En cours au Siège de l'ONU

SG/SM/9135-ECO/53

LE PACTE MONDIAL N’ATTEINDRA SES OBJECTIFS QUE SI LES GRANDES SOCIETES SE JOIGNENT A CETTE INITIATIVE, DECLARE KOFI ANNAN A DAVOS

10/02/2004
Communiqué de presse
SG/SM/9135
ECO/53


LE PACTE MONDIAL N’ATTEINDRA SES OBJECTIFS QUE SI LES GRANDES SOCIETES

SE JOIGNENT A CETTE INITIATIVE, DECLARE KOFI ANNAN A DAVOS


(Transmission tardive)


On trouvera ci-dessous le texte des observations formulées par le Secrétaire général, Kofi Annan, au cours d’un petit-déjeuner de travail avec des dirigeants d’entreprise à Davos, Suisse, le 25 janvier :


Je suis enchanté d’être parmi vous. Cette réunion de dirigeants d’entreprise, à Davos, revêt pour moi une signification particulière.
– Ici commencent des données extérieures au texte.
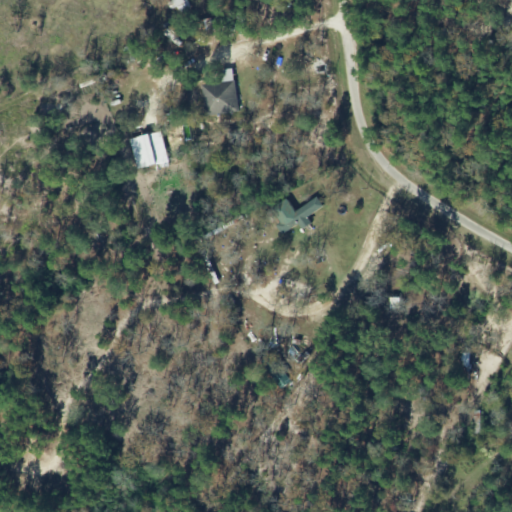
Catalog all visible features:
building: (221, 95)
building: (150, 151)
road: (378, 156)
building: (295, 216)
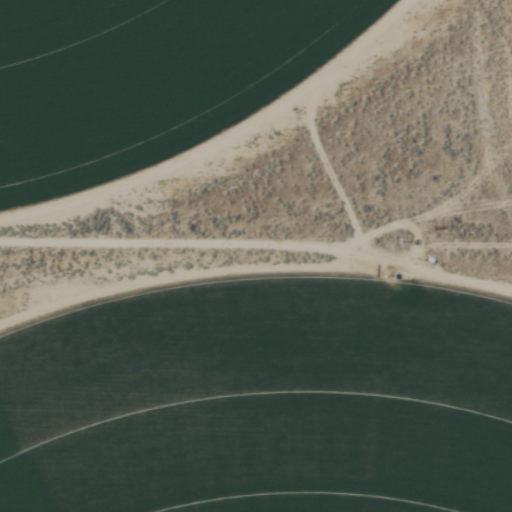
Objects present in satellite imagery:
crop: (141, 77)
crop: (259, 393)
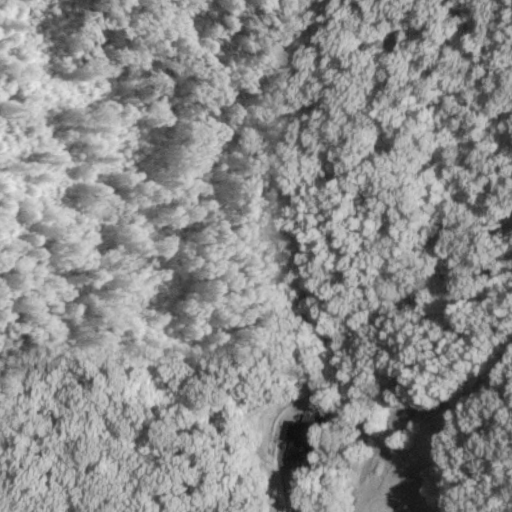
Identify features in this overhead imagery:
building: (305, 443)
road: (280, 481)
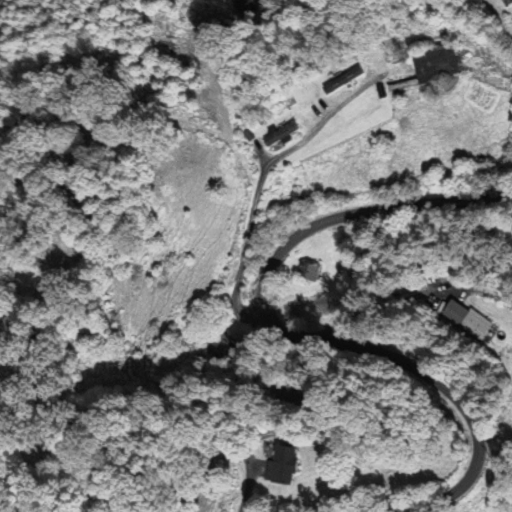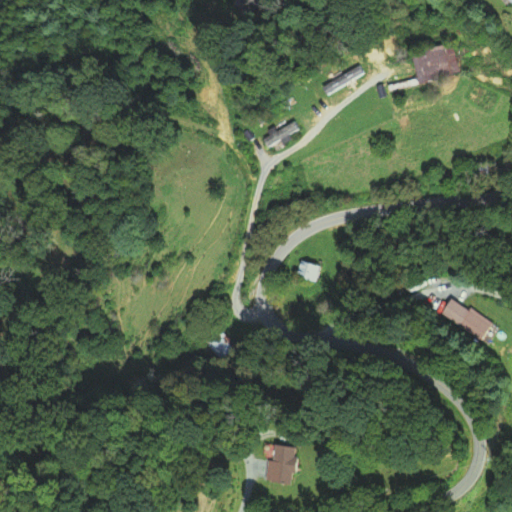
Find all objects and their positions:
building: (441, 63)
building: (281, 134)
building: (317, 269)
building: (469, 319)
road: (294, 335)
building: (219, 345)
building: (287, 464)
road: (245, 488)
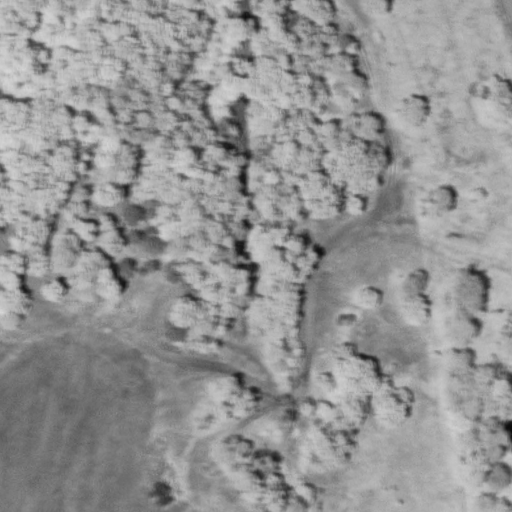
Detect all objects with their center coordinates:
road: (510, 3)
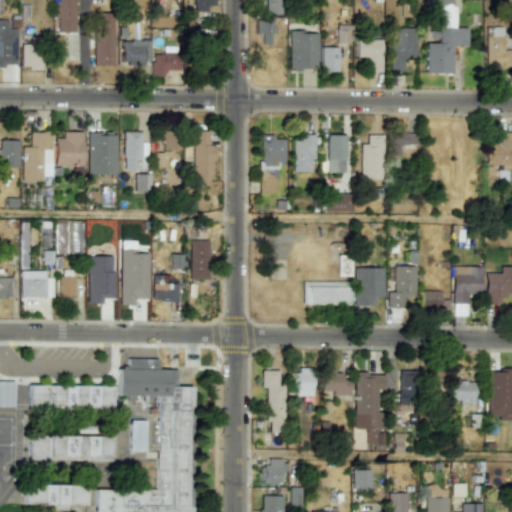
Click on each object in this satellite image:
building: (200, 4)
building: (268, 7)
building: (64, 16)
building: (263, 30)
building: (340, 34)
building: (102, 39)
building: (441, 39)
building: (399, 46)
building: (494, 48)
building: (301, 50)
building: (134, 51)
building: (368, 52)
building: (199, 53)
building: (28, 56)
building: (327, 59)
building: (163, 62)
road: (255, 100)
building: (168, 141)
building: (397, 141)
building: (67, 149)
building: (130, 150)
building: (7, 152)
building: (99, 153)
building: (300, 153)
building: (333, 153)
building: (199, 156)
building: (35, 157)
building: (498, 157)
building: (368, 158)
building: (267, 161)
building: (140, 182)
building: (105, 196)
building: (335, 202)
road: (255, 218)
building: (73, 237)
road: (234, 255)
building: (197, 259)
building: (174, 261)
building: (342, 265)
building: (130, 276)
building: (30, 283)
building: (463, 283)
building: (496, 284)
building: (365, 285)
building: (64, 286)
building: (400, 286)
building: (161, 288)
building: (323, 293)
building: (428, 299)
road: (255, 334)
road: (106, 348)
road: (53, 363)
building: (335, 382)
building: (303, 383)
building: (405, 390)
building: (461, 392)
building: (5, 393)
building: (498, 394)
building: (67, 397)
building: (271, 400)
building: (366, 407)
building: (134, 435)
building: (154, 442)
building: (67, 448)
road: (373, 456)
building: (270, 471)
building: (359, 479)
building: (52, 494)
building: (396, 502)
building: (269, 503)
building: (434, 504)
building: (468, 507)
building: (330, 511)
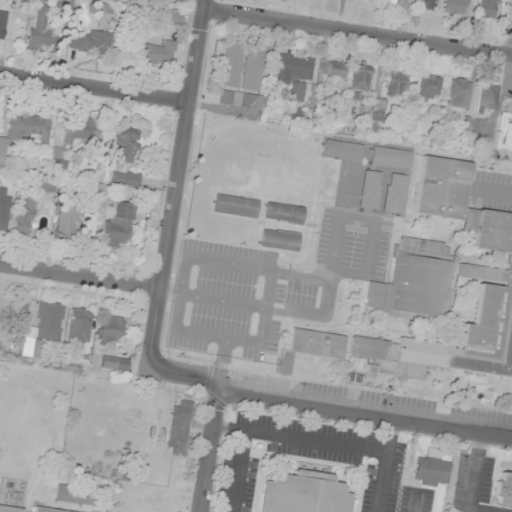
C’est ici qu’il y a cinq ans, j’ai proposé pour la première fois un Pacte mondial et appelé les dirigeants d’entreprise à adopter dans leur domaine d’influence les principes universels des droits de l’homme, du droit du travail et de la protection de l’environnement.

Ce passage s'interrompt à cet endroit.